Poor women and African Americans with ovarian cancer are less likely to receive the highest standards of care, leading to worse outcomes than among white and affluent patients, according to a study of 50,000 women presented by UC Irvine’s Dr. Robert Bristow at the Society of Gynecologic Oncology’s annual meeting March 27.
“Not all women are benefiting equally from improvements in ovarian cancer care,” said Bristow, UC Irvine’s director of gynecologic oncology services. “The reasons behind these disparities are not entirely clear, which is why we need additional research.”
The study’s goal was to examine differences related to race and socioeconomic status among women being treated for epithelial ovarian carcinomas – cancer that forms on the surface of an ovary. It also aimed to determine whether their care adhered to National Comprehensive Cancer Network treatment guidelines.

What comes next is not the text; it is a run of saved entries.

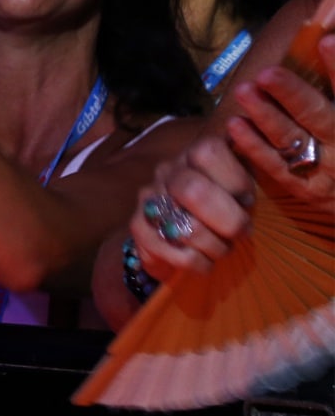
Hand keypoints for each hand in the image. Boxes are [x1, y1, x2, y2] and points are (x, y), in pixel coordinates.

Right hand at [129, 134, 253, 278]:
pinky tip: (203, 263)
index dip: (235, 180)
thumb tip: (278, 157)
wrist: (183, 230)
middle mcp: (168, 171)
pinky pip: (164, 249)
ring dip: (212, 246)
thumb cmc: (226, 205)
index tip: (247, 201)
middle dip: (227, 221)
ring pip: (182, 226)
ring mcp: (149, 198)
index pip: (208, 152)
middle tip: (240, 233)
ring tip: (221, 251)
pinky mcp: (137, 226)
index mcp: (196, 154)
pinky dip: (192, 262)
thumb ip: (252, 171)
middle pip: (192, 190)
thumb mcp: (243, 184)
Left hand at [222, 34, 334, 219]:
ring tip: (244, 91)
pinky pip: (276, 165)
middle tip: (267, 74)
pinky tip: (236, 124)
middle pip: (319, 116)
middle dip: (293, 93)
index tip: (326, 41)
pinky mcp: (306, 188)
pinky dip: (254, 145)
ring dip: (266, 114)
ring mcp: (327, 168)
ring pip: (293, 139)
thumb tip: (328, 36)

Bristow and colleagues found that five-year survival rates varied significantly. (Improvement in ovarian cancer care is measured in length of survival after diagnosis rather than a “cure” rate.)

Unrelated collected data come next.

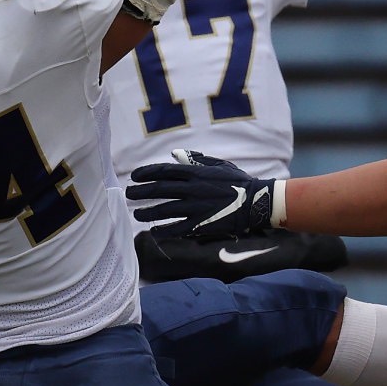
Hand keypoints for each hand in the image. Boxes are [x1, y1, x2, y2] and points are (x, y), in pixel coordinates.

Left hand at [127, 151, 280, 238]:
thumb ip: (196, 159)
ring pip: (164, 210)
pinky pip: (177, 228)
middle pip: (159, 190)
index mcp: (196, 173)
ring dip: (147, 212)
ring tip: (136, 213)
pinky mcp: (202, 224)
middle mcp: (193, 189)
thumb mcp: (219, 164)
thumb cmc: (238, 181)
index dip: (146, 174)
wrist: (257, 201)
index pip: (163, 171)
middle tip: (129, 195)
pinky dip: (164, 230)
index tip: (134, 177)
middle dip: (140, 192)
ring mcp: (196, 207)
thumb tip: (174, 154)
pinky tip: (155, 230)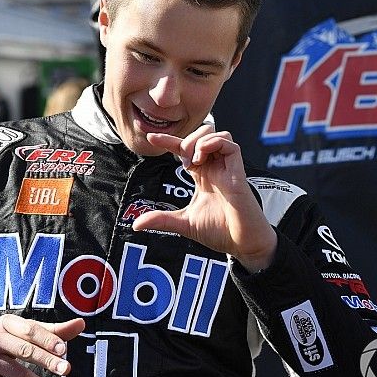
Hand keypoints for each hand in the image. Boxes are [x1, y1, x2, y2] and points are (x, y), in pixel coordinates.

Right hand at [0, 314, 84, 376]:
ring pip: (15, 372)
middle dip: (47, 360)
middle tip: (65, 369)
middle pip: (24, 350)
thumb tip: (81, 323)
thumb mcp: (21, 330)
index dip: (48, 339)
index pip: (30, 330)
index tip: (64, 349)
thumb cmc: (0, 339)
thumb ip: (51, 330)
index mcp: (7, 322)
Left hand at [132, 125, 276, 272]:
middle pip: (202, 134)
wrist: (241, 244)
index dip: (168, 141)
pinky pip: (230, 143)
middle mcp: (214, 168)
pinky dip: (213, 144)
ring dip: (200, 141)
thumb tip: (135, 224)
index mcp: (202, 175)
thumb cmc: (220, 232)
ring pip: (216, 133)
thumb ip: (161, 220)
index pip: (184, 150)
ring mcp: (227, 168)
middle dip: (187, 139)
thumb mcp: (184, 223)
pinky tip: (203, 160)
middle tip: (183, 160)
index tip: (150, 138)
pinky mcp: (238, 171)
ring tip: (194, 161)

Among those whose care met NCCN standards, the rate for white women was 41.4 percent, compared with 33.3 percent for African American women. Among those whose care did not meet NCCN standards, the rate for white women was 37.8 percent, compared with 22.5 percent for African American women.
Bristow said that women on Medicaid or those with no insurance had a 30 percent increased risk of death. Poor women – defined as having an annual household income of less than $35,000 – had worse survival rates regardless of race.
He said it’s likely that the effects of race and socioeconomic status are cumulative and that some combination of other medical conditions, poverty, culture and social injustice accounts for the majority of observed disparities.
Ovarian cancer is the deadliest gynecologic cancer, accounting for more than 15,000 deaths a year, according to the National Cancer Institute.
“Under the best circumstances, treating ovarian cancer is challenging, because there’s no screening tool available to detect the disease in its early stages,” Bristow said.
Only 20 to 30 percent of ovarian cancers are diagnosed while still confined to the primary site; the remainder are identified in advanced stages after spreading to areas such as the liver, the lungs and nearby lymph nodes.
Bristow’s study was part of an effort by the Society of Gynecologic Oncology and colleagues at the Mayo Clinic and Washington University in St. Louis to assess the quality and outcomes of ovarian cancer care in the U.S.